Thursday, November 5, 2020

PERKEMBANGAN TASAWUF FASE YUNANI

 TIARA AULIA RAMADHANI MARPAUNG

                                                           BAB II

PEMBAHASAN

 

A.    Fase Yunani                                    

 

Pertumbuhan Pemikiran akhlak Islam pada bangsa Yunani baru terjadi setelah munculnya orang-orang yang bijaksana (500-450 SM). Sedangkan sebelum itu di kalangan bangsa Yunani tidak dijumpai pembicaraan mengenai akhlak, Islam karena pada masa itu perhatian mereka tercurah pada penyelidikannya mengenai alam.[1]

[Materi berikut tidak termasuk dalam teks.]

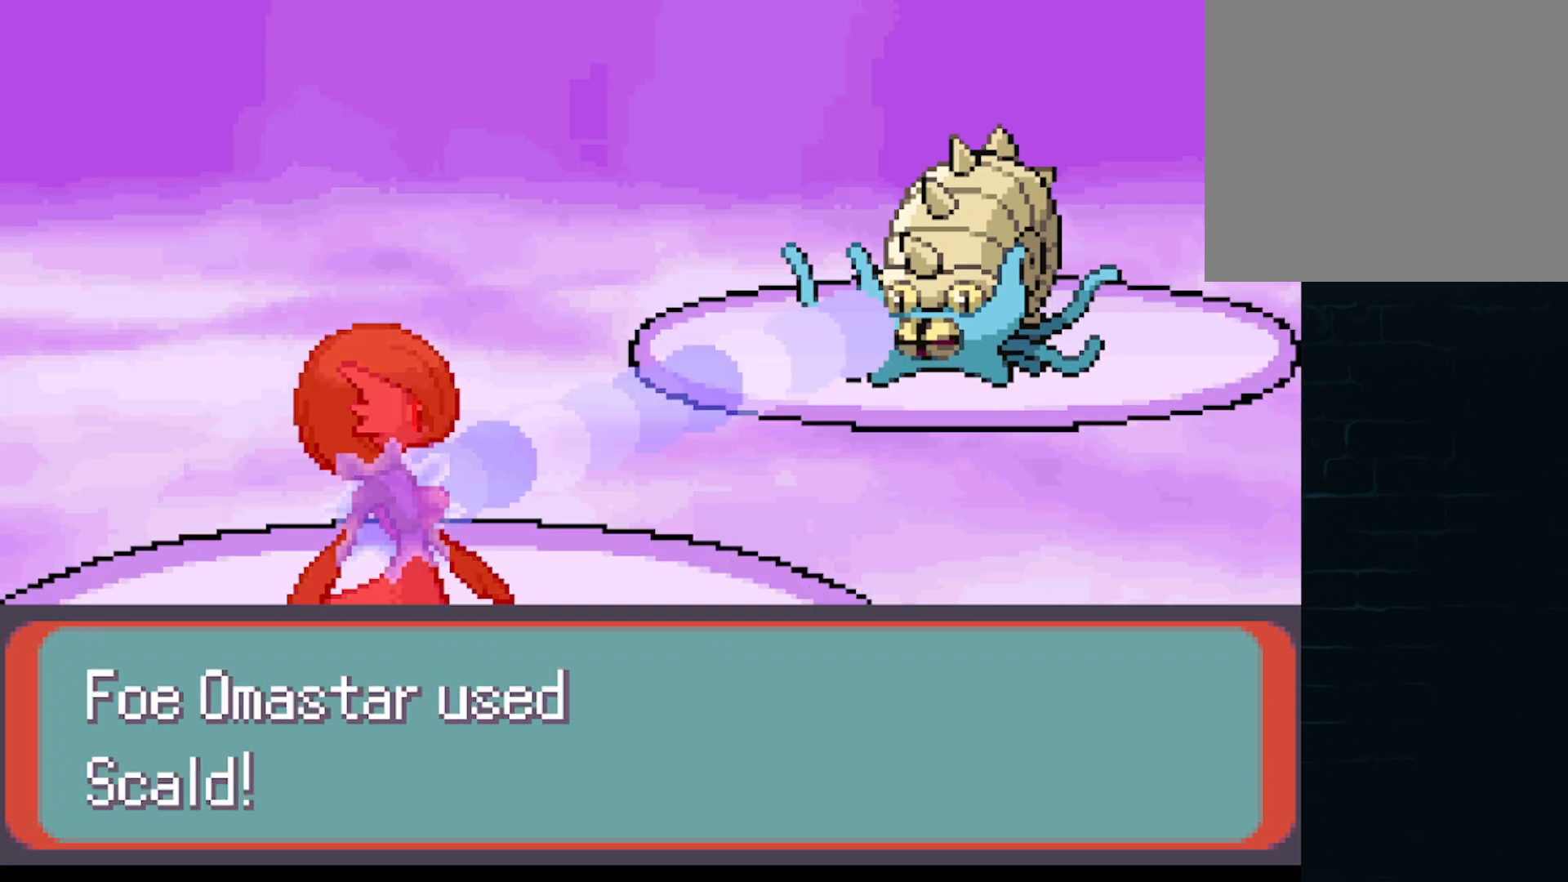
{"buttons": [], "left_stick": "center", "events": []}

Dasar yang digunakan para pemikir Yunani dalam membangun ilmu akhlak adalah pemikiran filsafat tentang manusia. Ini menunjukkan bahwa ilmu akhlak yang mereka bangun lebih bersifat filosofis. Pandangan dan pemikiran filsafat yang dikemukakan para filosof Yunani berbeda-beda. Tetapi substansi dan tujuannya sama, yaitu menyiapkan angkatan muda bangsa Yunani, agar menjadi nasionalis yang baik, merdeka, dan mengetahui kewajiban mereka terhadap tanah airnya.[2]

Pandangan dan pemikiran yang dikemukakan para filosof Yunani secara redaksional berbeda-beda, tetapi substansi dan tujuannya sama yaitu menyiapkan angkatan muda Yunani agar menjadi nasionalis yang baik lagi merdeka dan mengetahui kewajiban mereka terhadap tanah airnya.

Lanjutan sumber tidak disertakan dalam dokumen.